Friday, August 13, 2004

The privacy of your own home

Well, the news about the governor of New Jersey having an extra-marital affair with a young man (http://www.nypost.com/news/regionalnews/26824.htm) would have been a scandal that would've ruined careers a century ago -- now it's just today's talker story. But as if to shoo away the appearance of condemning actions that are certainly worthy of condemnation, I've heard even the conservative talk show hosts repeat frequently, "Now, I don't care what anybody does in the privacy of their own home ..."

The privacy of our own home. Is there such a thing?

As far as the judicial and legislative branches are concerned, there certainly has to be. If the only answer for human fallenness is that another law should be passed, then by all means, consider the privacy of my home to extend far and wide.

But as people living together in this complex time, I think it has become too easy to overlook a Christian truth -- what I do in the privacy of my own home does affect others. Have you ever noticed how some weeks in church you can just tell that you're not the only one that had an argument with your spouse? Or that there's something else, something indefinable that is amiss with the congregation?
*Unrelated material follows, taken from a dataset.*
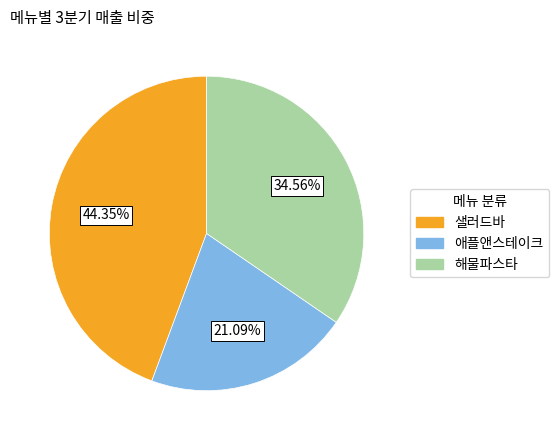

Is there any slice that represents more than half of the pie?

No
The connection that we have with each other as humans is something we can't really fathom, and much as we would like to dismiss it casually at times when it's inconvenient or would lead us into temptation, we're all in this together. Our attempts at righteousness and our failures are not merely our own.

I don't wish to sit in judgment of Mr. McGreevy or the young man who now says he was the victim (why am I not surprised?), but what was done in private did matter. It would have mattered even if it hadn't come out. The circle of influence was widened by its being broadcast on the radio and television, but it was always there. If it's too difficult to say such things, then maybe it's the sort of thing that best to call to remembrance for oneself and leave the private actions of others to the only Righteous Judge. What I do matters, in my own home or elsewhere.

Thursday, August 12, 2004

Why I think Bush will win

Might as well get this out of the way right off the bat. It's what everyone seems to have on their mind these days. I'm a forty-something and I've never seen Americans occupied with an election as much as they are now.
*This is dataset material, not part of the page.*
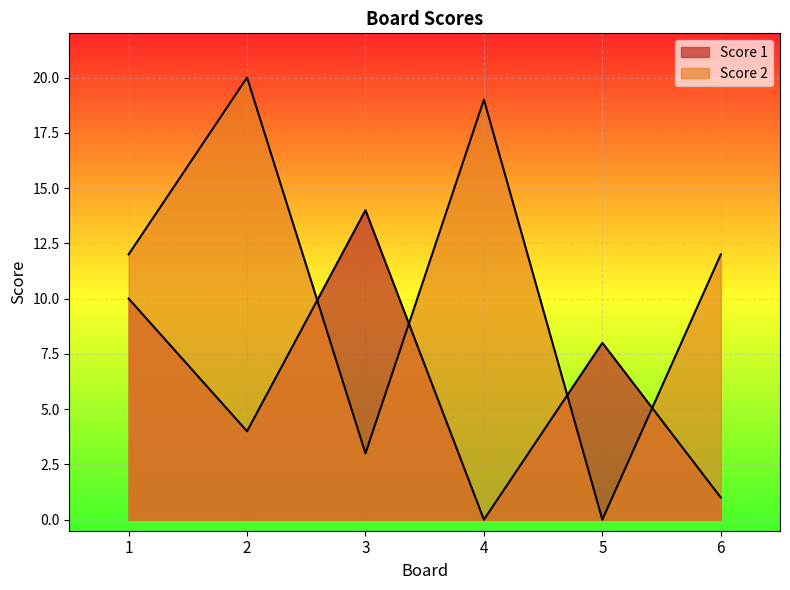

Does the chart display data point markers on the line(s)?

No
So since I'm no pundit and have absolutely no credentials in this arena, I thought it was vital that I pop off on the subject like everyone else has. I think Bush will win, and I think it's just possible that he'll win by a significant margin.

It's may be just wishful thinking, because I admit that I would much rather that he win than Kerry. But I think that Bush will win because liberals have engaged in a level of hate-speak that offends many people. They have villified him completely and now use the kind of language and venom to talk about him that religious people save for what is truly evil. And because the liberals haven't made a very convincing case that their hatred is tied in with the perceived unfairness in the 2000 election or even with the current war, I think there are many people who will reject the acidic bile-spewing that the liberals call rhetoric, and with it reject the message and the candidate.

These are ugly times. The left has been making the term 'Christian conservative' an epithet for many years. I think like many I would like to ignore the invective from the left, choose not to be hated. But it's less possible than it used to be, and if Bush does win, liberals seem likely to explode into a new level of outrage and passion. In the long, long run, I think that conservatives will lose, as they've lost in almost every country but this one. But those times aren't quite here yet. I think there are many Americans that aren't Christian or conservative who just aren't ready to embrace this level of pure hatred.